Installation view, Joe Bradley, Sculpture for Billy Hand, Neokastro, Antiparos, 2016
Galerie Eva Presenhuber is pleased to present the „Sculpture for Billy Hand“ on the Cycladic island of Antiparos in Greece this summer. Joe Bradley, who simultaneously holds a solo exhibition of new works (sculptures and paintings) at Galerie Eva Presenhuber in Zurich, puts this sculpture, like a satellite of its related sibling-sculptures, of which four additional ones in different colors can be seen in the exhibition in Zurich, on the patio of a house in a Mediterranean port town.

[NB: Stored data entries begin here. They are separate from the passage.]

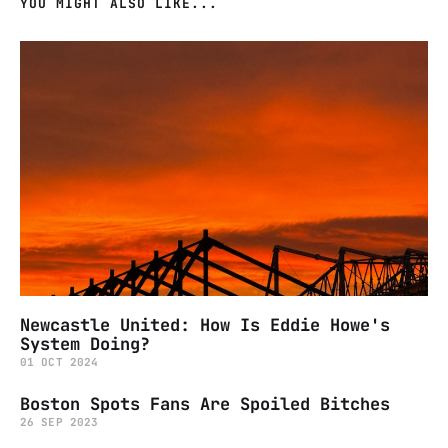
YOU MIGHT ALSO LIKE...
Newcastle United: How Is Eddie Howe's
System Doing?
01 OCT 2024
Boston Spots Fans Are Spoiled Bitches
26 SEP 2023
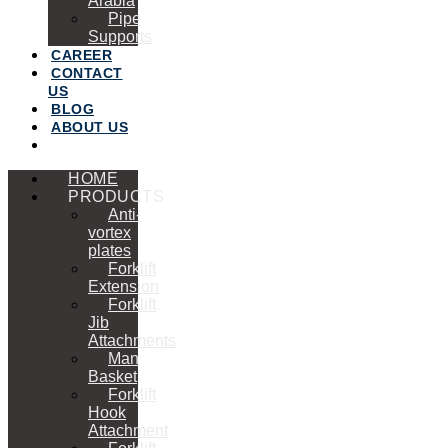
Arabia
Pipe
Supports
CAREER
CONTACT
US
BLOG
ABOUT US
HOME
PRODUCTS
Anti-
vortex
plates
Forklift
Extension
Forklift
Jib
Attachments
Man
Basket
Forklift
Hook
Attachment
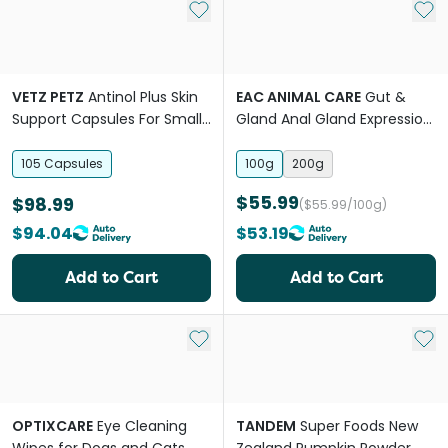
Add to My List
Add 
VETZ PETZ
Antinol Plus Skin
EAC ANIMAL CARE
Gut &
Support Capsules For Small
Gland Anal Gland Expression
Breed Dogs
Support Powder For Dogs
105 Capsules
100g
200g
$55.99
$98.99
($55.99/100g)
$94.04
$53.19
Add to Cart
Add to Cart
Add to My List
Add 
OPTIXCARE
Eye Cleaning
TANDEM
Super Foods New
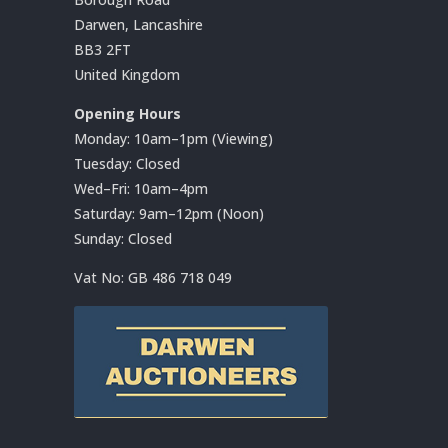
Darwen, Lancashire
BB3 2FT
United Kingdom
Opening Hours
Monday: 10am–1pm (Viewing)
Tuesday: Closed
Wed–Fri: 10am–4pm
Saturday: 9am–12pm (Noon)
Sunday: Closed
Vat No:
GB 486 718 049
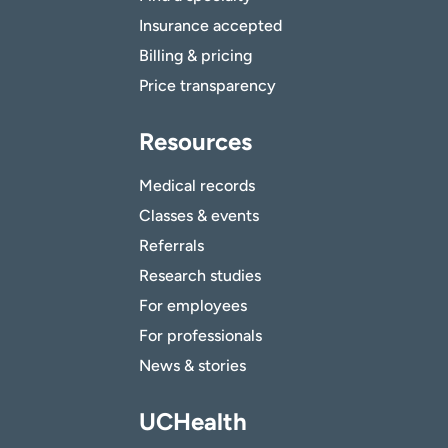
Insurance accepted
Billing & pricing
Price transparency
Resources
Medical records
Classes & events
Referrals
Research studies
For employees
For professionals
News & stories
UCHealth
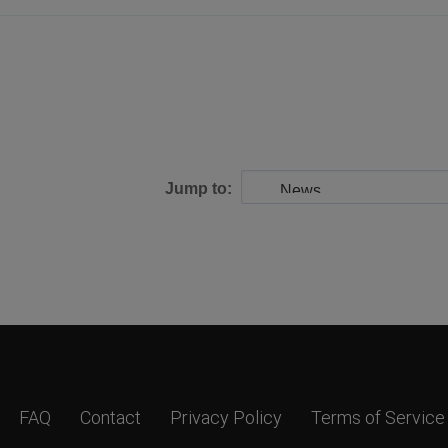
Jump to:
FAQ
Contact
Privacy Policy
Terms of Service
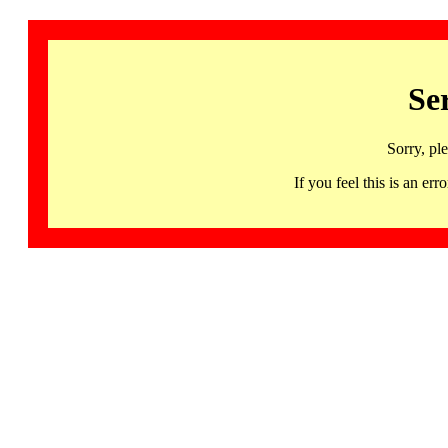
Se
Sorry, pl
If you feel this is an 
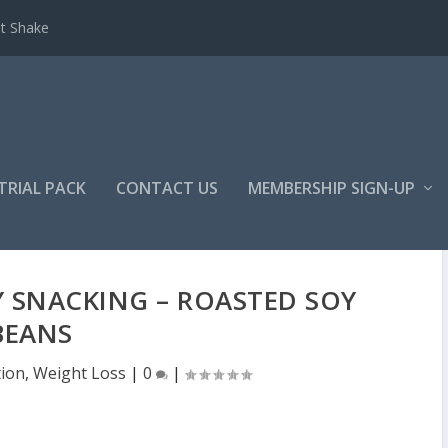
et Shake
TRIAL PACK
CONTACT US
MEMBERSHIP SIGN-UP
 SNACKING – ROASTED SOY
BEANS
tion
,
Weight Loss
|
0
|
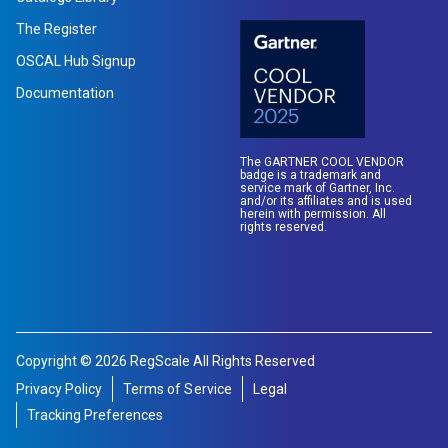
The Register
OSCAL Hub Signup
Documentation
The GARTNER COOL VENDOR
badge is a trademark and
service mark of Gartner, Inc.
and/or its affiliates and is used
herein with permission. All
rights reserved.
Copyright © 2026 RegScale All Rights Reserved
Privacy Policy
Terms of Service
Legal
Tracking Preferences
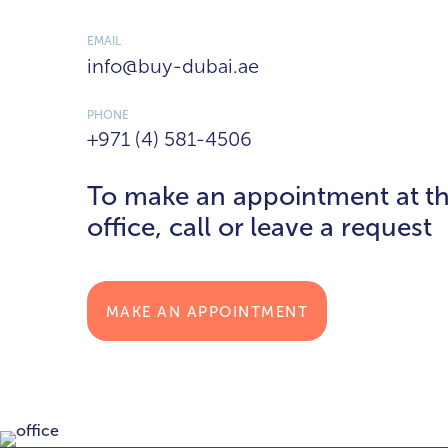
EMAIL
info@buy-dubai.ae
PHONE
+971 (4) 581-4506
To make an appointment at t
office, call or leave a request
MAKE AN APPOINTMENT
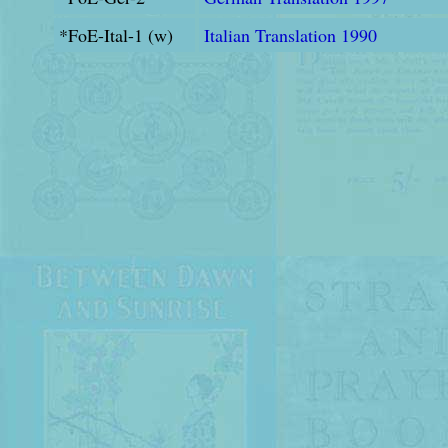
*FoE-Ital-1 (w)
Italian Translation 1990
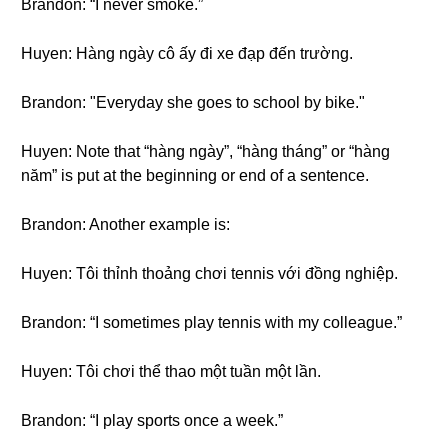
Brandon: “I never smoke.”
Huyen: Hàng ngày cô ấy đi xe đạp đến trường.
Brandon: "Everyday she goes to school by bike."
Huyen: Note that “hàng ngày”, “hàng tháng” or “hàng
năm” is put at the beginning or end of a sentence.
Brandon: Another example is:
Huyen: Tôi thỉnh thoảng chơi tennis với đồng nghiệp.
Brandon: “I sometimes play tennis with my colleague.”
Huyen: Tôi chơi thể thao một tuần một lần.
Brandon: “I play sports once a week.”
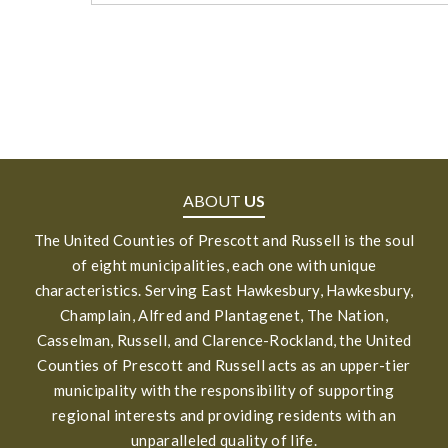
ABOUT
US
The United Counties of Prescott and Russell is the soul
of eight municipalities, each one with unique
characteristics. Serving East Hawkesbury, Hawkesbury,
Champlain, Alfred and Plantagenet, The Nation,
Casselman, Russell, and Clarence-Rockland, the United
Counties of Prescott and Russell acts as an upper-tier
municipality with the responsibility of supporting
regional interests and providing residents with an
unparalleled quality of life.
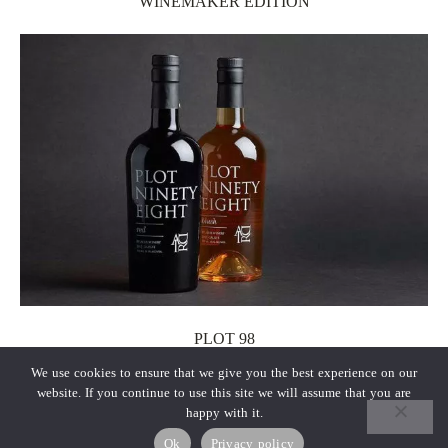
WINEMAKER EDITION
PLOT 98
We use cookies to ensure that we give you the best experience on our
website. If you continue to use this site we will assume that you are
happy with it.
Ok
Privacy policy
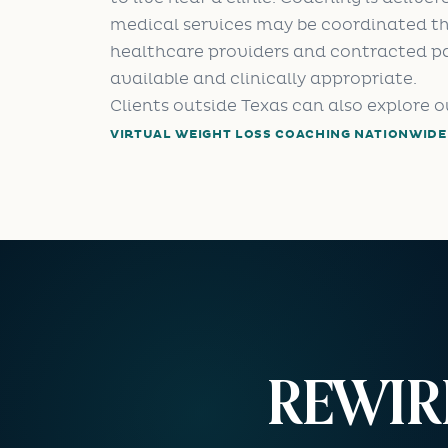
medical services may be coordinated t
healthcare providers and contracted p
available and clinically appropriate.
Clients outside Texas can also explore o
VIRTUAL WEIGHT LOSS COACHING NATIONWIDE
REWIR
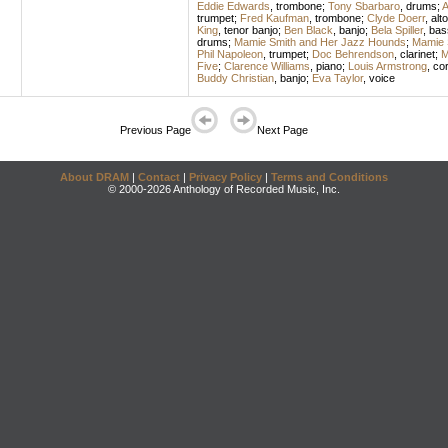
Eddie Edwards
,
trombone
;
Tony Sbarbaro
,
drums
;
A
trumpet
;
Fred Kaufman
,
trombone
;
Clyde Doerr
,
alt
King
,
tenor banjo
;
Ben Black
,
banjo
;
Bela Spiller
,
bas
drums
;
Mamie Smith and Her Jazz Hounds
;
Mamie 
Phil Napoleon
,
trumpet
;
Doc Behrendson
,
clarinet
;
M
Five
;
Clarence Williams
,
piano
;
Louis Armstrong
,
cor
Buddy Christian
,
banjo
;
Eva Taylor
,
voice
Previous Page
Next Page
About DRAM
|
Contact
|
Privacy Policy
|
Terms and Conditions
© 2000-2026 Anthology of Recorded Music, Inc.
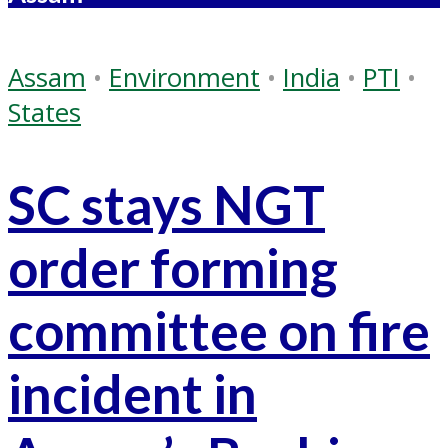
Assam
•
Environment
•
India
•
PTI
•
States
SC stays NGT
order forming
committee on fire
incident in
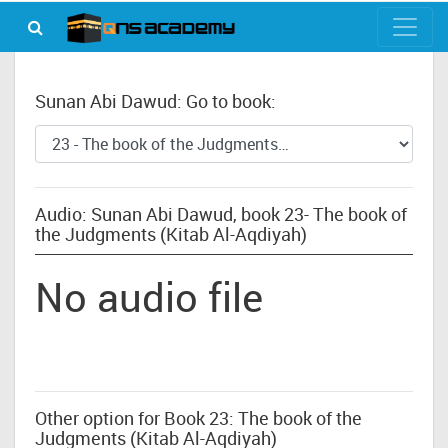
Sunan Abi Dawud: Go to book:
Audio: Sunan Abi Dawud, book 23- The book of
the Judgments (Kitab Al-Aqdiyah)
No audio file
Other option for Book 23: The book of the
Judgments (Kitab Al-Aqdiyah)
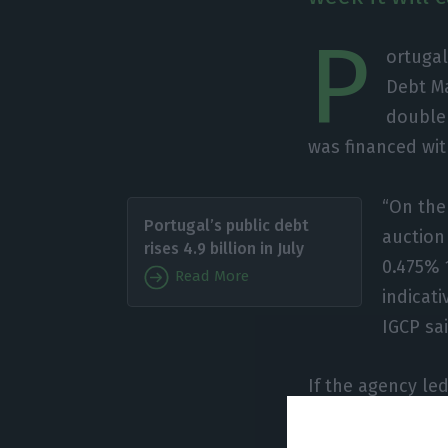
P
ortugal
Debt M
double 
was financed wit
“On the 
Portugal’s public debt
auction
rises 4.9 billion in July
0.475% 
Read More
indicat
IGCP sai
If the agency le
26, having achiev
summer of 2019 t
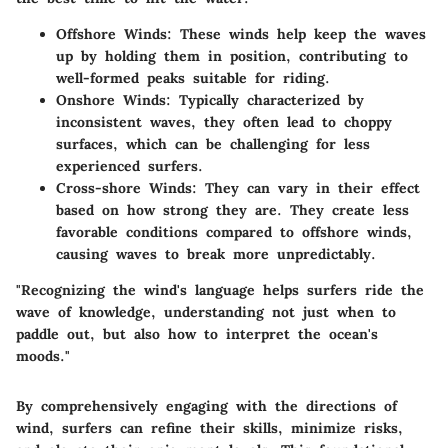
Offshore Winds
: These winds help keep the waves
up by holding them in position, contributing to
well-formed peaks suitable for riding.
Onshore Winds
: Typically characterized by
inconsistent waves, they often lead to choppy
surfaces, which can be challenging for less
experienced surfers.
Cross-shore Winds
: They can vary in their effect
based on how strong they are. They create less
favorable conditions compared to offshore winds,
causing waves to break more unpredictably.
"Recognizing the wind's language helps surfers ride the
wave of knowledge, understanding not just when to
paddle out, but also how to interpret the ocean's
moods."
By comprehensively engaging with the directions of
wind, surfers can refine their skills, minimize risks,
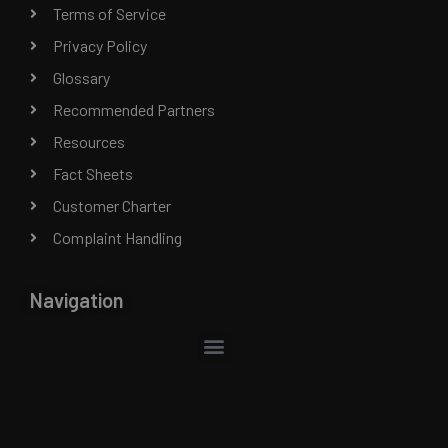
Terms of Service
Privacy Policy
Glossary
Recommended Partners
Resources
Fact Sheets
Customer Charter
Complaint Handling
Navigation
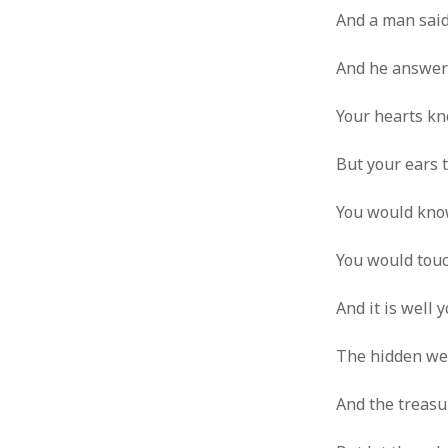
And a man said
And he answere
Your hearts kno
But your ears t
You would know
You would touc
And it is well 
The hidden wel
And the treasu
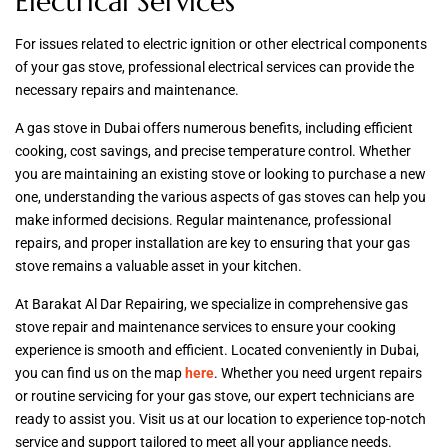
Electrical Services
For issues related to electric ignition or other electrical components
of your gas stove, professional electrical services can provide the
necessary repairs and maintenance.
A gas stove in Dubai offers numerous benefits, including efficient
cooking, cost savings, and precise temperature control. Whether
you are maintaining an existing stove or looking to purchase a new
one, understanding the various aspects of gas stoves can help you
make informed decisions. Regular maintenance, professional
repairs, and proper installation are key to ensuring that your gas
stove remains a valuable asset in your kitchen.
At Barakat Al Dar Repairing, we specialize in comprehensive gas
stove repair and maintenance services to ensure your cooking
experience is smooth and efficient. Located conveniently in Dubai,
you can find us on the map
here
. Whether you need urgent repairs
or routine servicing for your gas stove, our expert technicians are
ready to assist you. Visit us at our location to experience top-notch
service and support tailored to meet all your appliance needs.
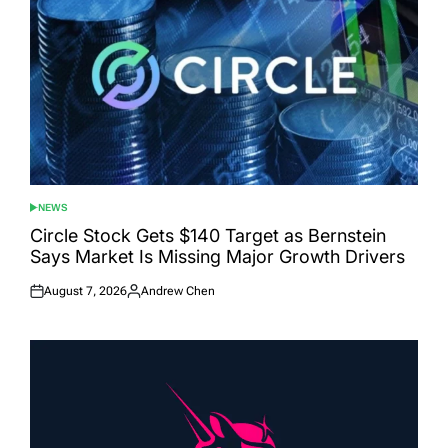
NEWS
POSTED
IN
Circle Stock Gets $140 Target as Bernstein
Says Market Is Missing Major Growth Drivers
August 7, 2026
Andrew Chen
Posted
Posted
on
by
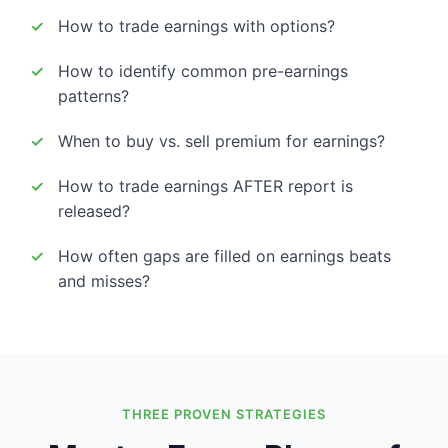
How to trade earnings with options?
How to identify common pre-earnings
patterns?
When to buy vs. sell premium for earnings?
How to trade earnings AFTER report is
released?
How often gaps are filled on earnings beats
and misses?
THREE PROVEN STRATEGIES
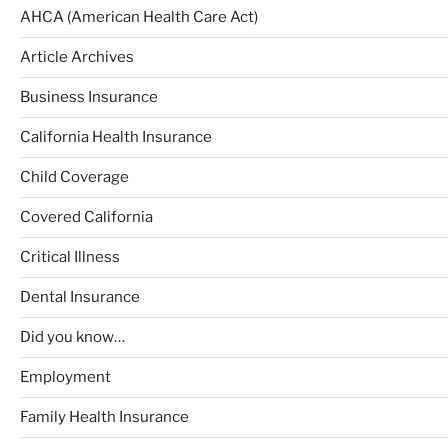
AHCA (American Health Care Act)
Article Archives
Business Insurance
California Health Insurance
Child Coverage
Covered California
Critical Illness
Dental Insurance
Did you know…
Employment
Family Health Insurance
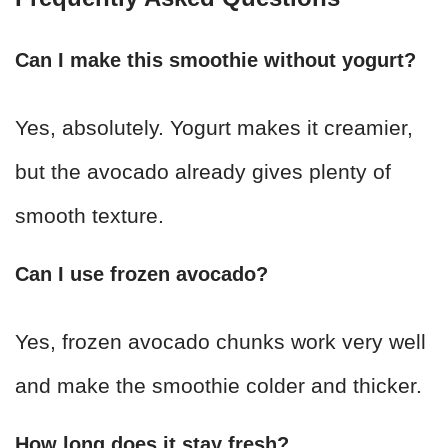
Can I make this smoothie without yogurt?
Yes, absolutely. Yogurt makes it creamier,
but the avocado already gives plenty of
smooth texture.
Can I use frozen avocado?
Yes, frozen avocado chunks work very well
and make the smoothie colder and thicker.
How long does it stay fresh?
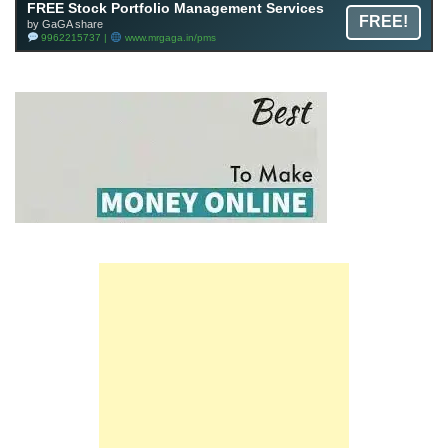
FREE Stock Portfolio Management Services
FREE!
by GaGA share
9962215737 |
www.mrgaga.in/pms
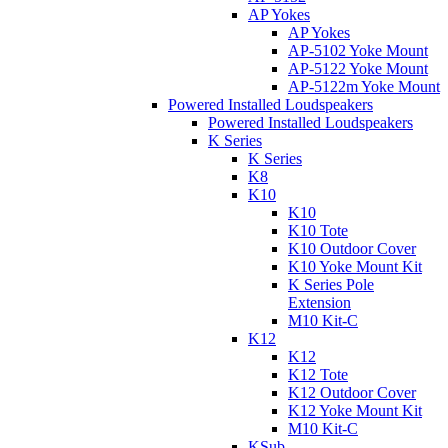
AP Yokes
AP Yokes
AP-5102 Yoke Mount
AP-5122 Yoke Mount
AP-5122m Yoke Mount
Powered Installed Loudspeakers
Powered Installed Loudspeakers
K Series
K Series
K8
K10
K10
K10 Tote
K10 Outdoor Cover
K10 Yoke Mount Kit
K Series Pole
Extension
M10 Kit-C
K12
K12
K12 Tote
K12 Outdoor Cover
K12 Yoke Mount Kit
M10 Kit-C
KSub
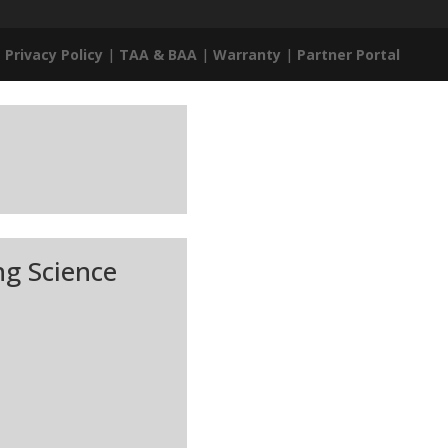
|
Privacy Policy
|
TAA & BAA
|
Warranty
|
Partner Portal
ng Science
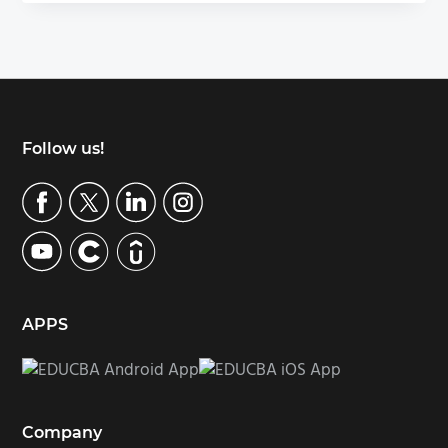
Footer
Follow us!
APPS
Company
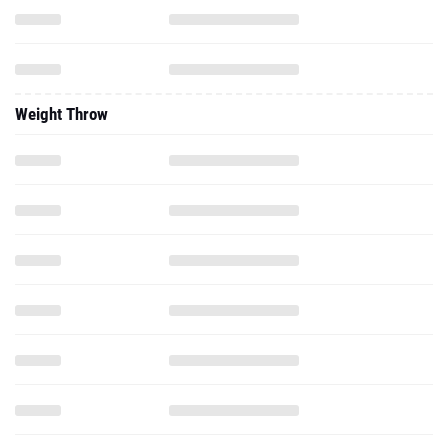
Weight Throw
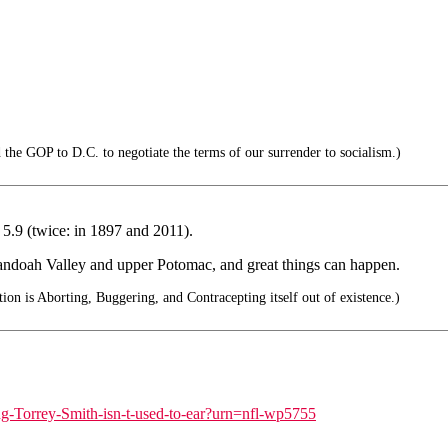
 the GOP to D.C. to negotiate the terms of our surrender to socialism.)
5.9 (twice: in 1897 and 2011).
andoah Valley and upper Potomac, and great things can happen.
ion is Aborting, Buggering, and Contracepting itself out of existence.)
ing-Torrey-Smith-isn-t-used-to-ear?urn=nfl-wp5755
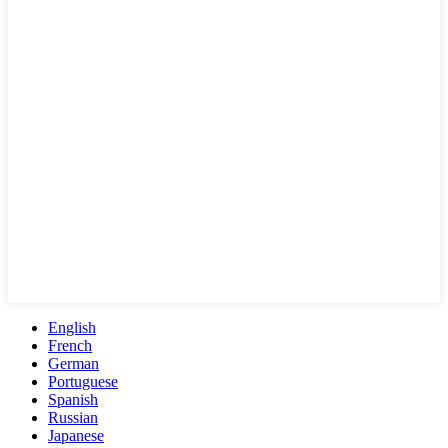
English
French
German
Portuguese
Spanish
Russian
Japanese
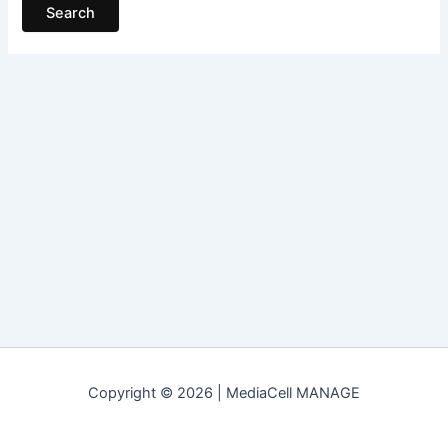
Copyright © 2026 | MediaCell MANAGE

In Joe Bradley’s sculptural work, there seem to exist two opposing ways that, in terms of their effect on the viewer, couldn’t be more different from each other and yet give the impression that they unite two imminent art-historical standpoints: On the one hand, there are open-form, figurative bronze sculptures on pedestals, like they were on view in his first solo exhibition at Gagosian Gallery in New York. In their form and manner, these works can be perceived as both following and continuing Bradley’s early paintings in an archaic-cartoonish style (Schmagoos). On the other hand, there are closed-form minimalist sculptures, which are to be classified as part of the tradition of his “Modular” Paintings. These cubic, man-sized sculptures, some monochrome, others bicolored, are primarily characterized by their significant and emblematic presence. Similar to the black monolith in Stanley Kubrick’s “2001: A Space Odyssey” (1968), Bradley’s colored monoliths seem to repress the surrounding space and powerfully face the viewer. At the same time, the vibrant and comic-like colors impart the works a playful ingenuousness.
The comparison of both types of sculpture in Bradley’s work appears exemplary of the development of sculpture since the modern age in general. His bronze sculptures breathe the spirit of both primitive and modern art. In contrast, the here exhibited aluminum and Plexiglas sculptures formulate the constructivist alternative. The narrative titles of these woks don’t appear to have a direct connection to the works themselves and point to a sculpture’s character as an intellectual projection surface. The sculptures can be presented both in- and outdoors.
Joe Bradley was born in 1975 in Kittery, Maine. He received his B.F.A. in 1999 from Rhode Island School of Design. Bradley’s work has been the subject of numerous solo exhibitions, including ConTEMPorary, New York, United States (2003); P.S.1 Contemporary Art, Long Island City, New York, United States (2006); and Le Consortium, Dijon, France (2014). Recent group exhibitions include “ Silicone Valley,” P.S.1 Contemporary Art, Long Island, New York, United States (2007); “ab-strac-tion-al,” Museum 52, New York, United States (2009); “New York Minute,” MACRO Foundation, Rome, Italy (2009); “EXPO 1: NEW YORK (curated by Klaus Biesenbach)”, P.S.1 Contemporary Art, Long Island, New York, United States (2013); “The Inevitable Figuration,” Centro per l’arte contemporanea Luigi Pecci, Prato, Italy (2013); “The Forever Now: Contemporary Paintings in an Atemporal World (curated by Laura Hoptman),” The Museum of Modern Art, New York, United States (2014–15); and “New York Painting,” Kunstmuseum Bonn, Germany (2015). Bradley’s work was also included in the Whitney Biennial, Whitney Museum of American Art, New York, United States (2008). In fall 2017 Bradley will have a solo show in the US at the Albright Know Museum in Buffalo, United States. His first comprehensive monograph accompanies the exhibition.
Bradley currently lives and works in New York.